Eleaf's Melo 300 Sub-Ohm Tank is the first extreme performance orientated atomizer from Eleaf, capable of an absolutely staggering 300W maximum output. Building upon the classic Melo platform, the Melo 300 features a clean and universally compatible look and design. The marquee feature of the Melo 300 is the new Eleaf ES Sextuple Coil Structure, an extreme performance orientated wide body chassis design that is rated between 100 and 300W, allowing for exceptional maximum range. Each ES Sextuple Coil features a three coil section design with parallel vertical coils in each section, with an ohm rating of 0.17 ohms.
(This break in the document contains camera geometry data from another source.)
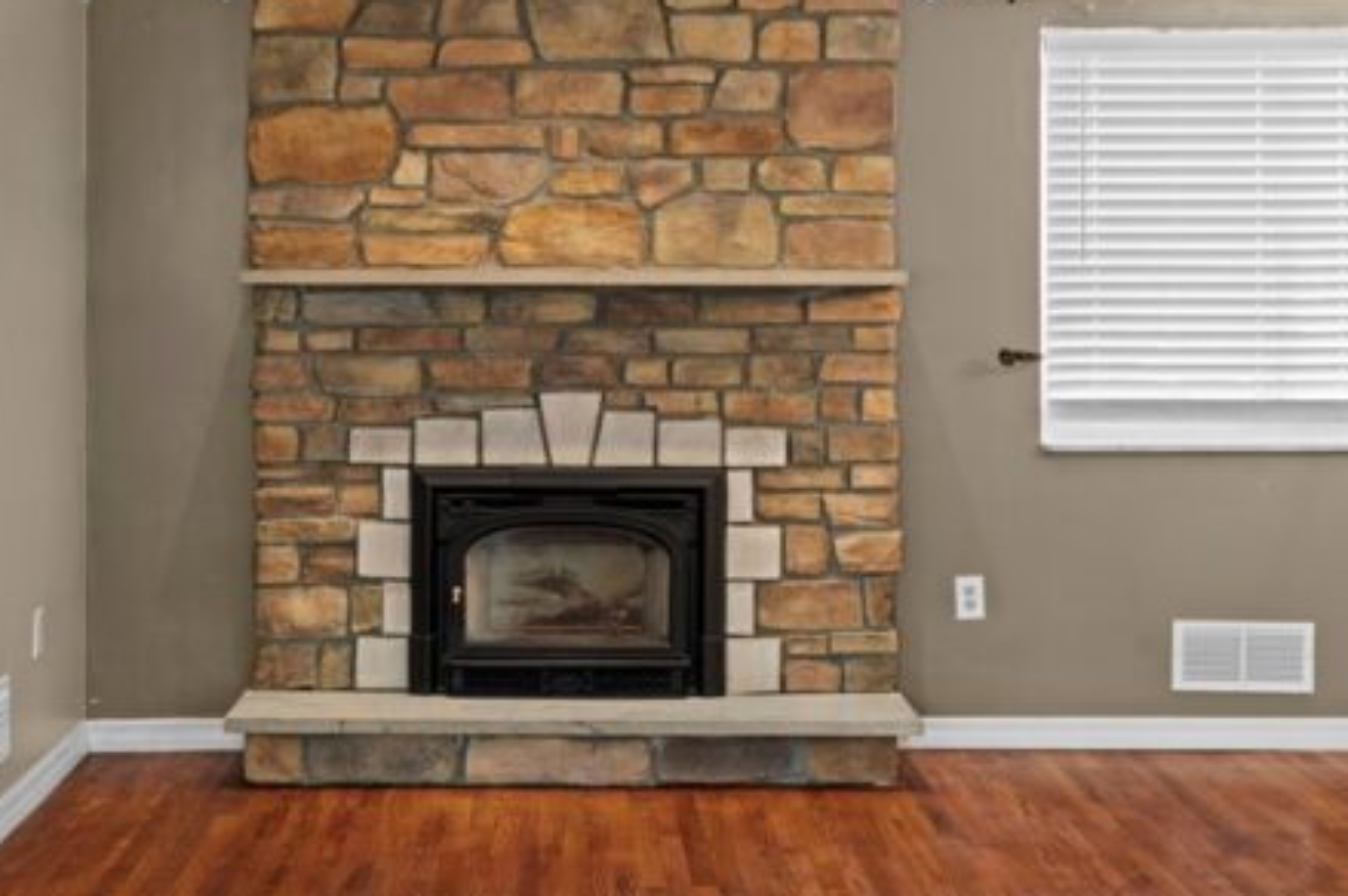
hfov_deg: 32.3
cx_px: 568
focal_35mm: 62
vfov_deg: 21.7
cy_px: 262
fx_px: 2320
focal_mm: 34
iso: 400
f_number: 10
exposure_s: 5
The ES is unique in it's full wicking design, allowing for greater maximum saturation as compared to other performance orientated coils. Available in two variations, a 3.5ml and a 6.5ml, both of the Melo 300 editions measure 26mm in diameter and are filled via a retractable and sliding top fill system that exposes a single large fill port for convenience. Airflow feeds into this high performance atomizer through dual 13mm by 3mm airslots located at the base of the chassis providing ample airflow all the way up to the ES Sextuple Coil's 300W maximum. With a clean and simple design, an efficient top fill system, and incredibly capable coil structures, Eleaf's Melo 300 Sub-Ohm Tank brings unrelenting performance in an affordable platform.

*Product Features:*

26mm Diameter
Retractable and Sliding Top Fill System
Easy One Handed Opening
Snaps Open/Close
Available in Two Sizes
3.5ml
6.5ml


ES Sextuple Coil
0.17 ohm
100 to 300W
Reverse Sandwich Design
Dual Parallel Configuration per Coil
Organic Cotton
Three Large Wick Cutouts


Dual Adjustable Airflow
13mm by 3mm

12.5mm Delrin Drip Tip
Gold Plated Contact
Stainless Steel and Glass Construction

*Product Dimensions:*

3.5ml Edition
26mm by 55mm

6.5mm Edition
26mm by 60mm


*Product Includes:*

One Eleaf Melo 300 Sub-Ohm Tank
Two 0.17 ohm ES Sextuple Coils
Spare Parts Pack


----------



## Stosta (26/1/17)

26mm diameter!

It does look fun though.

Reactions: Agree 1


----------